Der Oberste Gerichtshof hat durch den Senatspräsidenten des Obersten Gerichtshofes Dr. Niederreiter als Vorsitzenden sowie durch die Hofräte des Obersten Gerichtshofes Dr. Schalich, Dr. Tittel, Hon-Prof. Dr. Danzl und Dr. Schaumüller als weitere Richter in der Rechtssache der klagenden Partei V***** Versicherungs-AG, ***** vertreten durch Dr. Hubert Tramposch, Rechtsanwalt in Innsbruck, wider die beklagte Partei Helmut M*****, vertreten durch Dr.
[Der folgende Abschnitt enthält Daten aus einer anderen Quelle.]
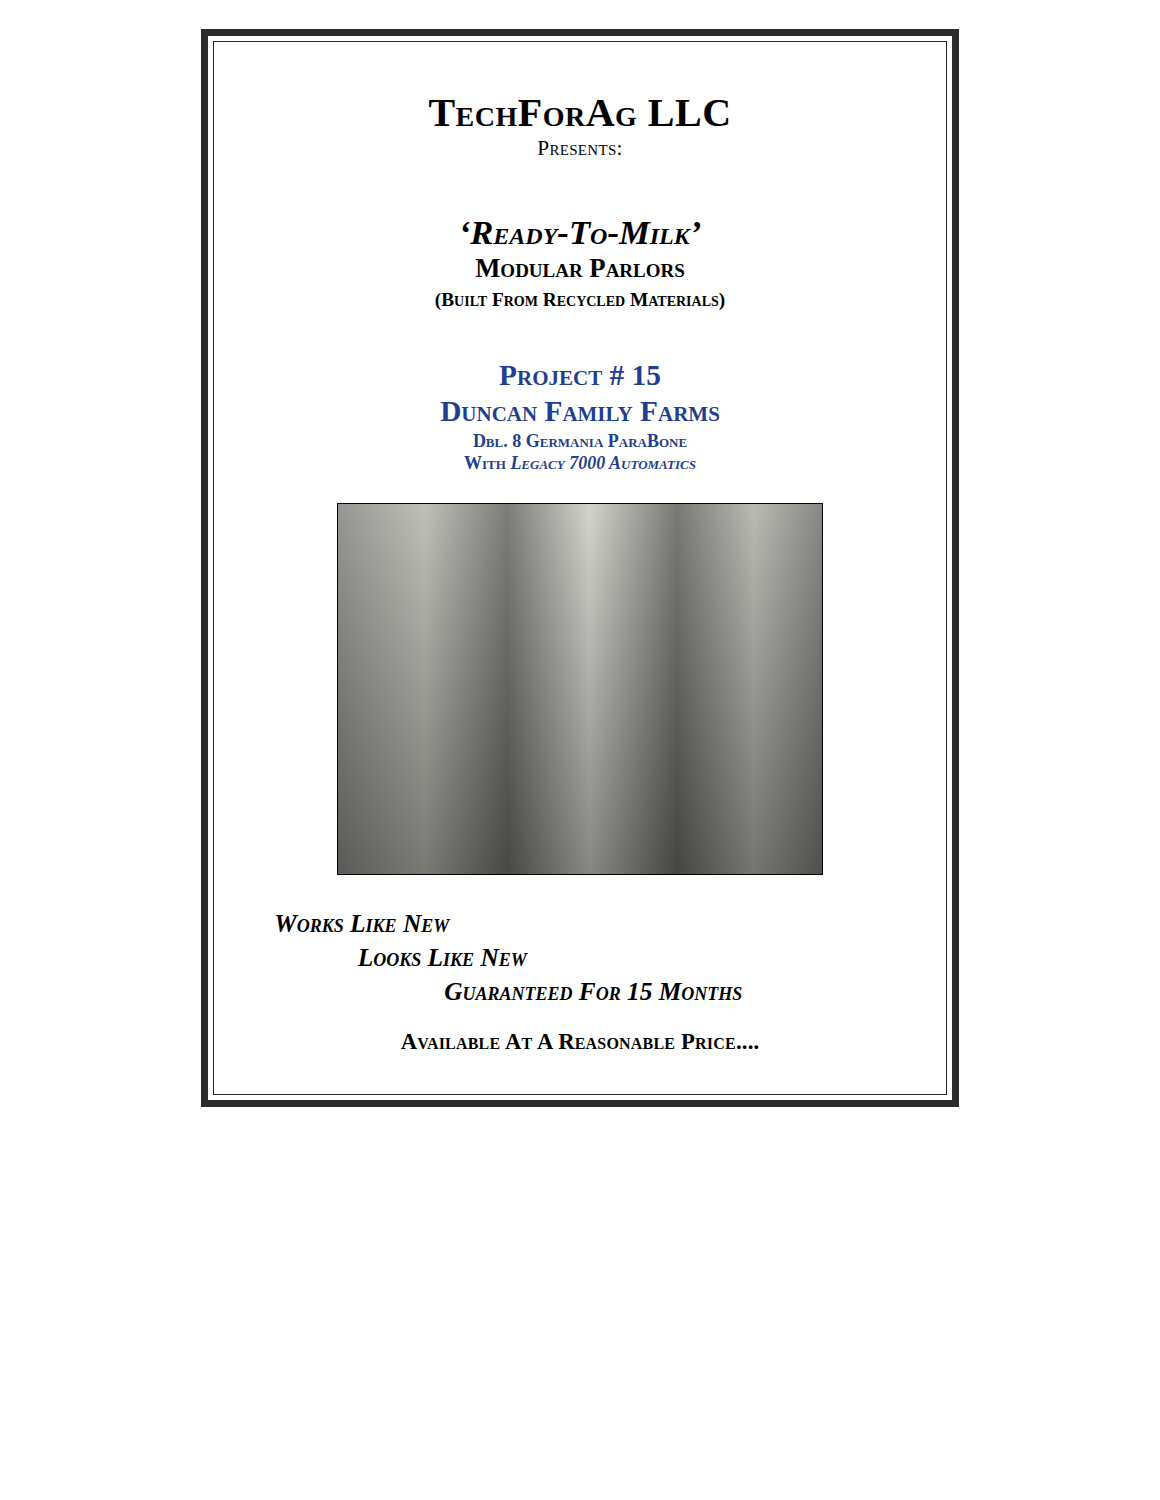TechForAg LLC
Presents:
‘Ready-To-Milk’
Modular Parlors
(Built From Recycled Materials)
Project # 15 Duncan Family Farms Dbl. 8 Germania ParaBone With Legacy 7000 Automatics
Works Like New
Looks Like New
Guaranteed For 15 Months
Available At A Reasonable Price....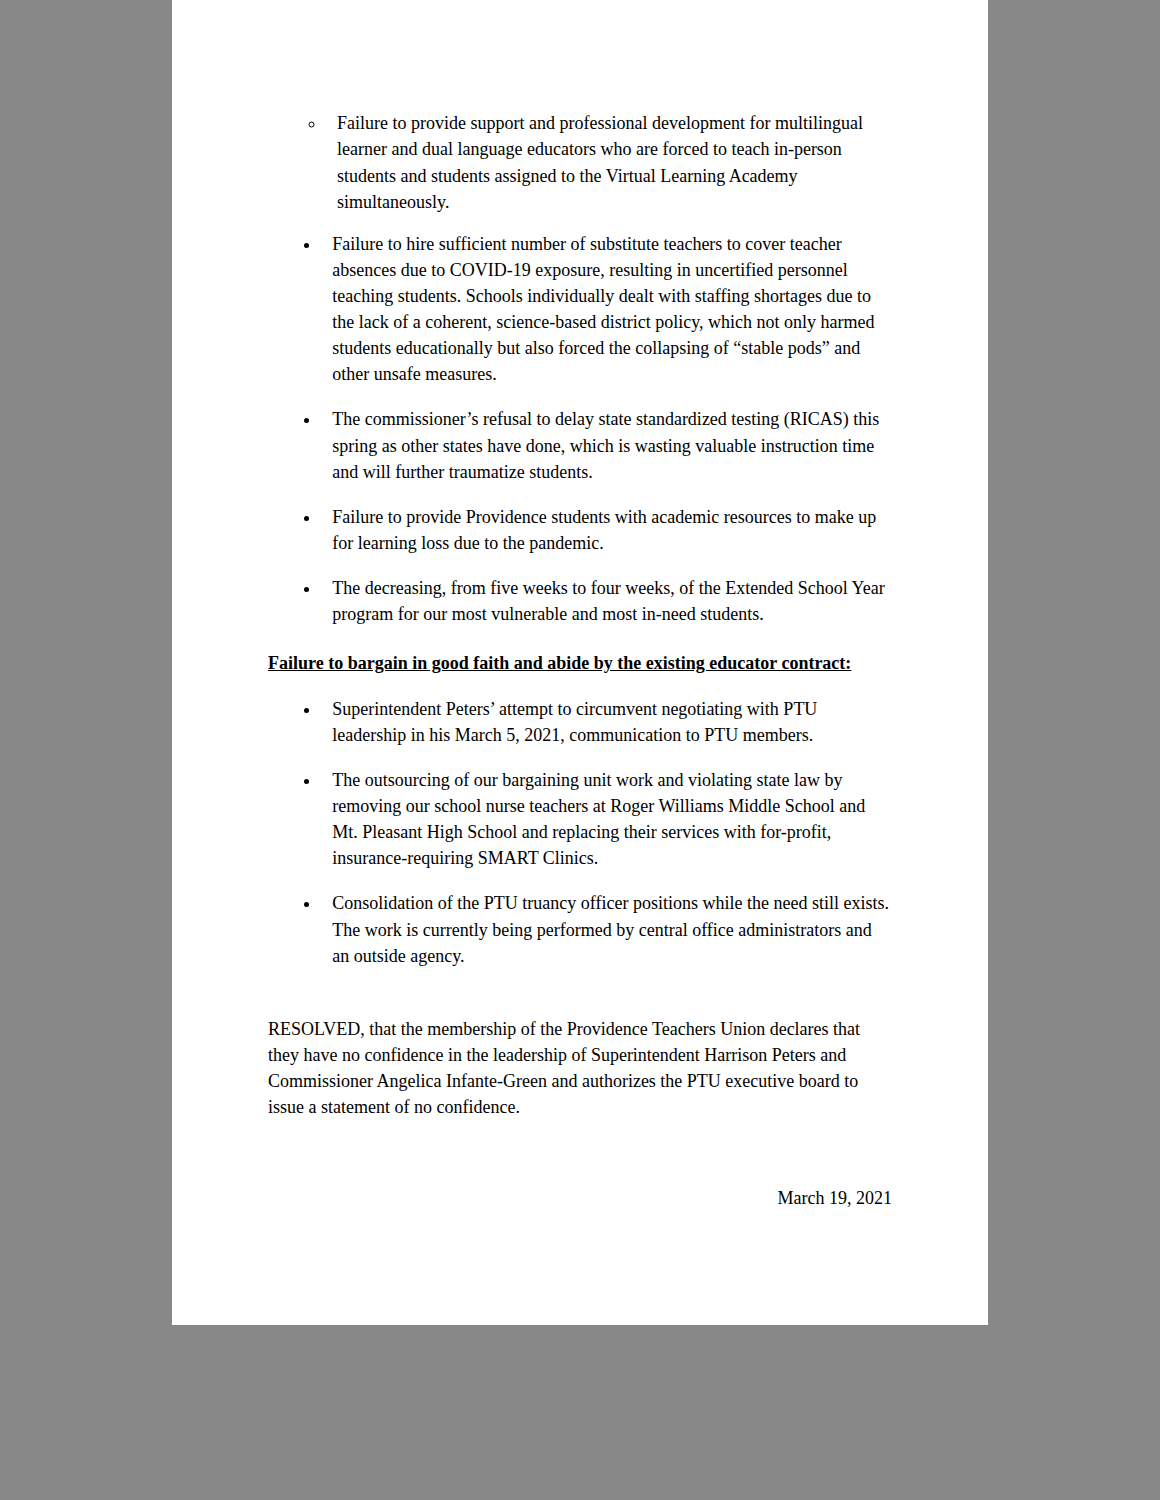Failure to provide support and professional development for multilingual learner and dual language educators who are forced to teach in-person students and students assigned to the Virtual Learning Academy simultaneously.
Failure to hire sufficient number of substitute teachers to cover teacher absences due to COVID-19 exposure, resulting in uncertified personnel teaching students. Schools individually dealt with staffing shortages due to the lack of a coherent, science-based district policy, which not only harmed students educationally but also forced the collapsing of “stable pods” and other unsafe measures.
The commissioner’s refusal to delay state standardized testing (RICAS) this spring as other states have done, which is wasting valuable instruction time and will further traumatize students.
Failure to provide Providence students with academic resources to make up for learning loss due to the pandemic.
The decreasing, from five weeks to four weeks, of the Extended School Year program for our most vulnerable and most in-need students.
Failure to bargain in good faith and abide by the existing educator contract:
Superintendent Peters’ attempt to circumvent negotiating with PTU leadership in his March 5, 2021, communication to PTU members.
The outsourcing of our bargaining unit work and violating state law by removing our school nurse teachers at Roger Williams Middle School and Mt. Pleasant High School and replacing their services with for-profit, insurance-requiring SMART Clinics.
Consolidation of the PTU truancy officer positions while the need still exists. The work is currently being performed by central office administrators and an outside agency.
RESOLVED, that the membership of the Providence Teachers Union declares that they have no confidence in the leadership of Superintendent Harrison Peters and Commissioner Angelica Infante-Green and authorizes the PTU executive board to issue a statement of no confidence.
March 19, 2021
Wilfried Plattner, Rechtsanwalt in Innsbruck, wegen S 700.884,-- sA, infolge Revision der klagenden Partei gegen das Urteil des Oberlandesgerichtes Innsbruck als Berufungsgericht vom 4. September 1998, GZ 4 R 152/98d-25, mit dem das Urteil des Landesgerichtes Innsbruck vom 6. April 1998, GZ 12 Cg 112/96t-20, abgeändert wurde, den
Beschluß
gefaßt:
Der Revision wird Folge gegeben, das angefochtene Berufungsurteil wird aufgehoben. Die Rechtssache wird zur neuerlichen Entscheidung nach allfälliger Ergänzung der Berufungsverhandlung an das Berufungsgericht zurückverwiesen.
Die Kosten des Revisionsverfahrens bilden weitere Kosten des Berufungsverfahrens.
Begründung:
Das Erstgericht hat folgenden Sachverhalt festgestellt:
Der Beklagte verschuldete als Lenker eines bei der klagenden Partei haftpflicht- und kaskoversicherten Leasingfahrzeuges am 2. 11. 1993 auf der Inntalautobahn im Gemeindegebiet von Jenbach einen Verkehrsunfall, indem er aus Unachtsamkeit und mit überhöhter Geschwindigkeit von 140 km/h (zur Unfallszeit herrschte auf diesem Autobahnteilstück aus Lärmschutzgründen eine Geschwindigkeitsbeschränkung auf 100 km/h) auf das von Erich G***** gelenkte Fahrzeug auffuhr. Der Beklagte wurde deswegen rechtskräftig (nur) nach § 88/1 StGB verurteilt.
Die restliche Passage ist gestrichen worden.